┌──

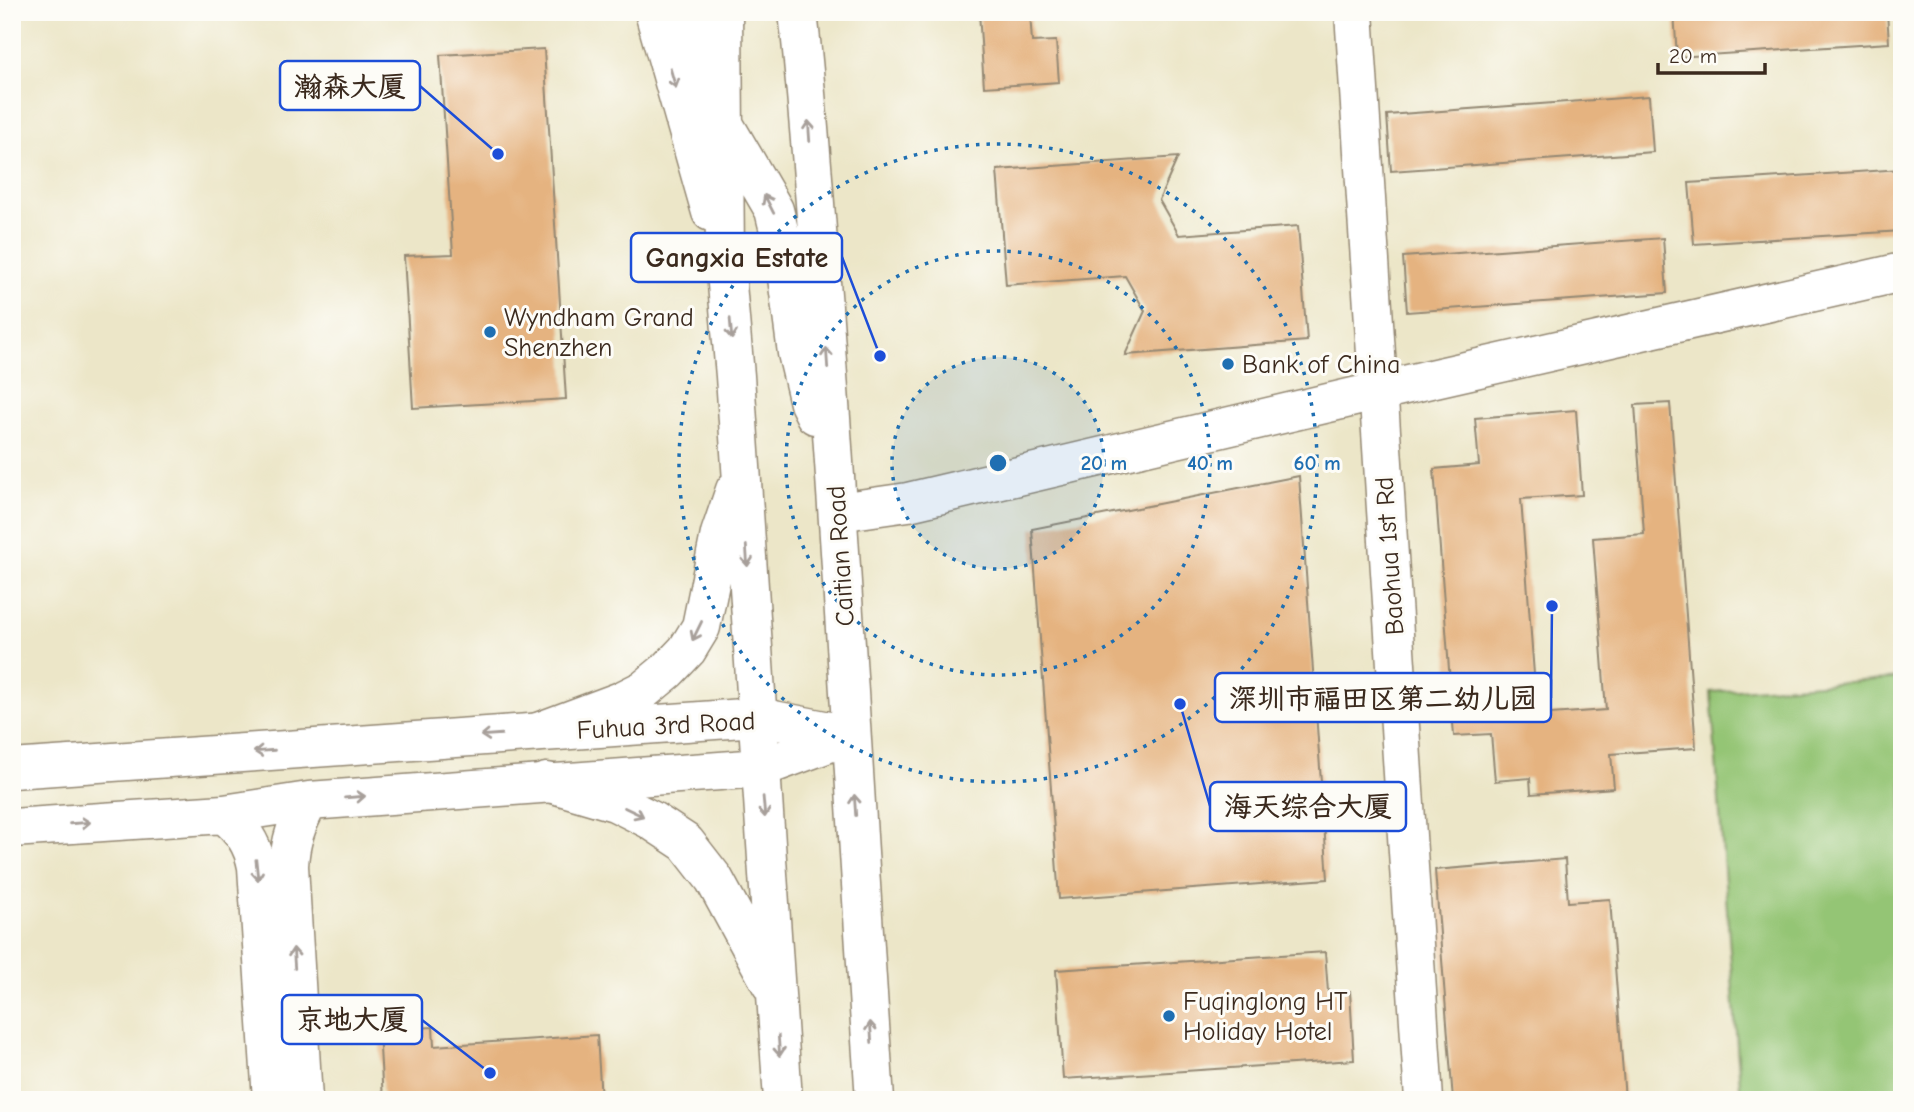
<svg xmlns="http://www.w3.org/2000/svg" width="1914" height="1112" font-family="'Comic Neue','LXGW WenKai TC',sans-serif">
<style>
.green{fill:#94c574;stroke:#687849;stroke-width:2}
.building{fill:#e5b380}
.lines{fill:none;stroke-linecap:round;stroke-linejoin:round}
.minor-casing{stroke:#948873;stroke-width:41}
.major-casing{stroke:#948873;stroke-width:41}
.minor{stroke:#fff;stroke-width:38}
.major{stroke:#fff;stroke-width:38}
.oneway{stroke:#a79f9a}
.ring{fill:none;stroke:#1f6fb2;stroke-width:3.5;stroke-dasharray:3.5 7}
.poi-dot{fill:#1f6fb2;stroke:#fdfcf7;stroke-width:2.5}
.labels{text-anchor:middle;stroke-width:6;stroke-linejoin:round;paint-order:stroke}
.poi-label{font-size:26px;fill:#3b2a1e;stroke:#fdfcf7;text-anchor:start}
.street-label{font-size:26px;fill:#3b2a1e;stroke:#fdfcf7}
.centre{fill:#1f6fb2;stroke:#fdfcf7;stroke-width:3.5}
.ring-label{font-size:21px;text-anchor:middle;font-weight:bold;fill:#1f6fb2;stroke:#fdfcf7;stroke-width:6;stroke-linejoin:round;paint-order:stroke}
.leader{fill:none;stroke:#1d4ed8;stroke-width:2.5}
.callout-dot{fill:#1d4ed8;stroke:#fdfcf7;stroke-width:2.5}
.callout{fill:#fdfcf7;stroke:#1d4ed8;stroke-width:2.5}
.callout-label{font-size:28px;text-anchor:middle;font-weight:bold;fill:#3b2a1e}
</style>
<rect width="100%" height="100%" fill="#fdfcf7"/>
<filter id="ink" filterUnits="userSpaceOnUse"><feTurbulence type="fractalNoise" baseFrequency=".0143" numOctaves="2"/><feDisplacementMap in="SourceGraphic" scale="14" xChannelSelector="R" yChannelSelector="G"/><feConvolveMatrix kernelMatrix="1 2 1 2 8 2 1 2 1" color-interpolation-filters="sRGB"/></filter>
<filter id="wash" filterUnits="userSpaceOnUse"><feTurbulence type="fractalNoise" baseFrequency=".00686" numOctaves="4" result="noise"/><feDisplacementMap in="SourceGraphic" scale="28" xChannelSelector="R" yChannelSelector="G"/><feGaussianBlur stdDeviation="1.57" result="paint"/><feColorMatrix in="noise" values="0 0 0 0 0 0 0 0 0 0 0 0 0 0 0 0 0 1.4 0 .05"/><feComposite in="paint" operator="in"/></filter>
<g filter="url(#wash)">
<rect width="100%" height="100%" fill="#ece6c8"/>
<path class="green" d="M 1902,678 L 1902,1100 L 1741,1100 L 1711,692 Z"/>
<g id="blocks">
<path class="building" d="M 979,12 L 1030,12 L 1032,42 L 1056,41 L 1059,82 L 984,87 Z
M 1674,12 L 1887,12 L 1889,43 L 1677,57 Z
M 544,49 L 566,399 L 413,408 L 404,256 L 453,254 L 440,55 Z
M 1649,96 L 1653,152 L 1391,171 L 1387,115 Z
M 1178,157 L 1159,200 L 1179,235 L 1298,226 L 1307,341 L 1125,355 L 1145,311 L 1125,276 L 1006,285 L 997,170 Z
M 1902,169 L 1902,231 L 1694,244 L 1689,183 Z
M 1663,238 L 1667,293 L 1407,312 L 1403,257 Z
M 1670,403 L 1696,748 L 1611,754 L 1614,788 L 1531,794 L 1530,778 L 1495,781 L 1491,734 L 1454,736 L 1434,469 L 1479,465 L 1475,418 L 1576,410 L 1582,495 L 1521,499 L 1537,715 L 1606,710 L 1593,538 L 1644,534 L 1635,405 Z
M 1299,476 L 1328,879 L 1059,899 L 1032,529 Z
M 1565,859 L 1568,902 L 1610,899 L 1625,1100 L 1453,1100 L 1435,870 Z
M 1325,952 L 1328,992 L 1350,991 L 1354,1060 L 1063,1079 L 1056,970 Z
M 433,1027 L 434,1046 L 597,1035 L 601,1100 L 383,1100 L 379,1030 Z"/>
</g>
</g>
<g filter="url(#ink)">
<use href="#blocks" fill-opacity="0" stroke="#948873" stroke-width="2"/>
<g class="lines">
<defs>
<path id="minor" d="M 1354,12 L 1424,1100
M 838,512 L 908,502 L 1426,380 L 1902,272
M 12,769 L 758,717 L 850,735
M 224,814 C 242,828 253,844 257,867 L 272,1100
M 12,828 L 224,814 L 309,801 L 761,768 L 850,735
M 303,1100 L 289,866 C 290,841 297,823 309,801"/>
<path id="major" d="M 654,12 L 711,212
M 684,12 L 699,69 L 724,124 L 774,210 L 783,247 L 797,353 L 809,403 L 815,415
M 723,12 L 725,261 L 735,376 L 783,1100
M 798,12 C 809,110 815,209 823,307 C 843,571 857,836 875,1100
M 538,732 L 621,701 L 645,689 L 668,670 L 687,650 L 701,627 L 720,534 L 735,490
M 547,782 L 615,802 L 651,820 L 686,843 L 714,879 L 771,984"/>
</defs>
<use href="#minor" class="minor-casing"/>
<use href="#major" class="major-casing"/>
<use href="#minor" class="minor"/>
<use href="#major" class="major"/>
</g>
<defs><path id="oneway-shaft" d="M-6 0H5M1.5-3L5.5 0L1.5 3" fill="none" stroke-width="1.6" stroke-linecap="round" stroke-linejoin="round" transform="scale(1.75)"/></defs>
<g class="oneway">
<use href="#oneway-shaft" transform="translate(673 78) rotate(74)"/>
<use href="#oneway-shaft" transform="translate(809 131) rotate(-94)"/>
<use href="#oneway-shaft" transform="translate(769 204) rotate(-117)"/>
<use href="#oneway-shaft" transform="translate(731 329) rotate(85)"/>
<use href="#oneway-shaft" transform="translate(827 358) rotate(-94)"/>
<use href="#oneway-shaft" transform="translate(747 556) rotate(86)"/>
<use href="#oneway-shaft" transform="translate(697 631) rotate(116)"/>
<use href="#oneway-shaft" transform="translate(491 735) rotate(176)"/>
<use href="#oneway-shaft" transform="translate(264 751) rotate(176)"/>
<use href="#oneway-shaft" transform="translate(355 797) rotate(-5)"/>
<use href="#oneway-shaft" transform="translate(855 805) rotate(-94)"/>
<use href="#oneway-shaft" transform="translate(764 807) rotate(85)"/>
<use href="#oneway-shaft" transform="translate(634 812) rotate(26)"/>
<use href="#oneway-shaft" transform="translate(80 823) rotate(-4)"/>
<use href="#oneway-shaft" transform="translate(257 870) rotate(84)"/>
<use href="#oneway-shaft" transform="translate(294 958) rotate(-94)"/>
<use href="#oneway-shaft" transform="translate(871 1032) rotate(-94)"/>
<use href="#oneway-shaft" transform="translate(779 1046) rotate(86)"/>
</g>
</g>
<circle cx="998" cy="463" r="106" fill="#1f6fb2" fill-opacity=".12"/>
<g class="ring">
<circle cx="998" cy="463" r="106"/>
<circle cx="998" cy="463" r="212"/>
<circle cx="998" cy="463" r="319"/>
</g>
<g class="poi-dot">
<circle cx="490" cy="332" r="7"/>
<circle cx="1228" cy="364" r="7"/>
<circle cx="1169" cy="1016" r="7"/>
</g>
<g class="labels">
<g class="poi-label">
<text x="504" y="326">Wyndham Grand<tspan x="504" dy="30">Shenzhen</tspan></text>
<text x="1242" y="373">Bank of China</text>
<text x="1183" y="1010">Fuqinglong HT<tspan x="1183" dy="30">Holiday Hotel</tspan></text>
</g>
<g class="street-label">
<text transform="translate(840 556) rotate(-94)" y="9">Caitian Road</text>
<text transform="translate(1389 556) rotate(-94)" y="9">Baohua 1st Rd</text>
<text transform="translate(666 725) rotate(-3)" y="9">Fuhua 3rd Road</text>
</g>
</g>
<circle cx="998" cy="463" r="10" class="centre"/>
<g class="ring-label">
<text x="1104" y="470">20 m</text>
<text x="1210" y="470">40 m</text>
<text x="1317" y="470">60 m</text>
</g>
<path class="leader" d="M498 154L420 86M880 356L842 257M1552 606L1551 698M1180 704L1210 806M490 1073L422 1020"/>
<g class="callout-dot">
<circle cx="498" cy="154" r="7"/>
<circle cx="880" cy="356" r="7"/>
<circle cx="1552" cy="606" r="7"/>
<circle cx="1180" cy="704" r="7"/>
<circle cx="490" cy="1073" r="7"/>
</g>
<g class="callout">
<rect x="280" y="61" width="140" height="49" rx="7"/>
<rect x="631" y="233" width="211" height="49" rx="7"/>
<rect x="1215" y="673" width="336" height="49" rx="7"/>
<rect x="1210" y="782" width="196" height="49" rx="7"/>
<rect x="282" y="995" width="140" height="49" rx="7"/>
</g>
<g class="callout-label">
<text x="350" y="96">瀚森大厦</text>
<text x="737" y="267">Gangxia Estate</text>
<text x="1383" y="708">深圳市福田区第二幼儿园</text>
<text x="1308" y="816">海天综合大厦</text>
<text x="352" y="1029">京地大厦</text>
</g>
<rect width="1914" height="1112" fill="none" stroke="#fdfcf7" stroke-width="42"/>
<path d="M1658 63v10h107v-10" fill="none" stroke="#3b2a1e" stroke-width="3.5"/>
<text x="1669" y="63" font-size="21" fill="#3b2a1e" stroke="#fdfcf7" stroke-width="5" paint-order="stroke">20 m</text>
</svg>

└──

WHAT YOU WILL DO
Where in the entries above does the word "fractalNoise" appear? Copy each line that has it.

OUTPUT BELOW
<filter id="ink" filterUnits="userSpaceOnUse"><feTurbulence type="fractalNoise" baseFrequency=".0143" numOctaves="2"/><feDisplacementMap in="SourceGraphic" scale="14" xChannelSelector="R" yChannelSelector="G"/><feConvolveMatrix kernelMatrix="1 2 1 2 8 2 1 2 1" color-interpolation-filters="sRGB"/></filter>
<filter id="wash" filterUnits="userSpaceOnUse"><feTurbulence type="fractalNoise" baseFrequency=".00686" numOctaves="4" result="noise"/><feDisplacementMap in="SourceGraphic" scale="28" xChannelSelector="R" yChannelSelector="G"/><feGaussianBlur stdDeviation="1.57" result="paint"/><feColorMatrix in="noise" values="0 0 0 0 0 0 0 0 0 0 0 0 0 0 0 0 0 1.4 0 .05"/><feComposite in="paint" operator="in"/></filter>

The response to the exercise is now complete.